I think I would make a good private detective. I have some vinyl records in the garage someplace and a crushing alcohol addiction.
God, grant me the serenity to accept the things I cannot change & the strength to lift a car over my head. Saving the third wish for later.
Justin Bieber’s home has now been thoroughly searched, but police have uncovered no evidence of talent.
The moon landing was faked. They actually went to Mars, and I can prove it.
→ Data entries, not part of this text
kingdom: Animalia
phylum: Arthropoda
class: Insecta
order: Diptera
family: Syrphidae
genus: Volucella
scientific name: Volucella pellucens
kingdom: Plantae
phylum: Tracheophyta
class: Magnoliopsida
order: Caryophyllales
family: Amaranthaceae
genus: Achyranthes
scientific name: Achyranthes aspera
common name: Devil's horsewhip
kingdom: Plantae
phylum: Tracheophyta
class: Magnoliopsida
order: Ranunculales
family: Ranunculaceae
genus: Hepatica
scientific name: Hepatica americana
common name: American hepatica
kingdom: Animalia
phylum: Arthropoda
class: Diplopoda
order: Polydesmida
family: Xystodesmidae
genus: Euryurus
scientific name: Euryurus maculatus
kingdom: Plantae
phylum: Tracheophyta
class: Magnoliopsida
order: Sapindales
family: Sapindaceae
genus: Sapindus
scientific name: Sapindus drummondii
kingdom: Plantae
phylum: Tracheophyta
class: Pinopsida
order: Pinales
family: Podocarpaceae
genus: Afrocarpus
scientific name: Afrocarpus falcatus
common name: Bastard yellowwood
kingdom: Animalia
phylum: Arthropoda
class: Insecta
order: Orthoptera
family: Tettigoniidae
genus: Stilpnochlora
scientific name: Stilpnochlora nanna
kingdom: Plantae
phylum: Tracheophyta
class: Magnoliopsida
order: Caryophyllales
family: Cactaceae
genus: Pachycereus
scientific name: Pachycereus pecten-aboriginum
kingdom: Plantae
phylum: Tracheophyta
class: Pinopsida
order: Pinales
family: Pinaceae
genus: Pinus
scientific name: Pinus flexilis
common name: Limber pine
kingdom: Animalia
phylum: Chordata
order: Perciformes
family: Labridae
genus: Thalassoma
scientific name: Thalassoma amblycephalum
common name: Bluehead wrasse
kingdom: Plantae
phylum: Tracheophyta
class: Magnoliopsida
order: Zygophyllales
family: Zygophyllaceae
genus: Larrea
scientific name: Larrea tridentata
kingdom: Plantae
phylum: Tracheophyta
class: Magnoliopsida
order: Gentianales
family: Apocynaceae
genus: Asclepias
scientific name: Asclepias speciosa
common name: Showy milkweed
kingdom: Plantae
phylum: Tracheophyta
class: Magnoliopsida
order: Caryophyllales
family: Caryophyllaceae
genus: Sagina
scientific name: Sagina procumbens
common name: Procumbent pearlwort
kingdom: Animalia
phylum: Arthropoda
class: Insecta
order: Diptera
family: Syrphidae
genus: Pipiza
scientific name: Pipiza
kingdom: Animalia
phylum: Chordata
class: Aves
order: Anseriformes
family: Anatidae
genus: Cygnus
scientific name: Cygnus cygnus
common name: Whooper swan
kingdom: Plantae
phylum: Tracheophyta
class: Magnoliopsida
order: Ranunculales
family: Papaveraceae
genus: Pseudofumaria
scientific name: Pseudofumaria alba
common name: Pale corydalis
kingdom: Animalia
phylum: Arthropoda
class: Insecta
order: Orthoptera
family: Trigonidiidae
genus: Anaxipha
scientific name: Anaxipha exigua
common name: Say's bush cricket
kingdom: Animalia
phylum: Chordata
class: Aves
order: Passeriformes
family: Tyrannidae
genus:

TRUE STORY: My wife and I cleaned the house last weekend and found that we both have children from previous marriages.
Me: How was school?
6-year-old: Why do you always ask that?
Me: …because I want to know.
6: That’s not a very good reason.
Having a little nap on the sofa before taking myself up to bed for my main sleep; I call that a snors d’oeuvre.
Driving mom somewhere: 45 min monolog on health troubles of people I never met
Driving dad somewhere: 43 min of silence; 2 min on gas prices
do you like vampires?
🟩 Nosferatu
✅ Yesferatu
[being stopped by the cops]
Me: if they ask about a missing dolphin just play it cool
My new best friend: *clicky noises*
Me: okay okay *i toss him a fish to keep him quiet*
A great vocabulary is such a turn on. A guy used the word “bifurcated” during a meeting and I almost threw my panties at him.
Morpheus: If you take the red pill, I will show you what the Matrix is.
Neo: *ingests pill* Whoa.
Morpheus: It’s also a powerful laxative.
I have a hard time telling the difference between 21 Dragons and Imagine Pilots.
Almost just got hit by an ambulance, which would have been handy I guess.
I think I look pretty okay for my age. It’s just when I hold menus two feet from my face that I know the ruse is up.
Did I tell you about the time I knocked down a kid with my bag on purpose? No? One time I knocked down a kid with my bag on purpose.
The only reason i’m not practicing bungee jumping is because i refuse to be weighed.
If your wife asks “would you like the fan turned on?” the only correct answer is get up and turn the fan on.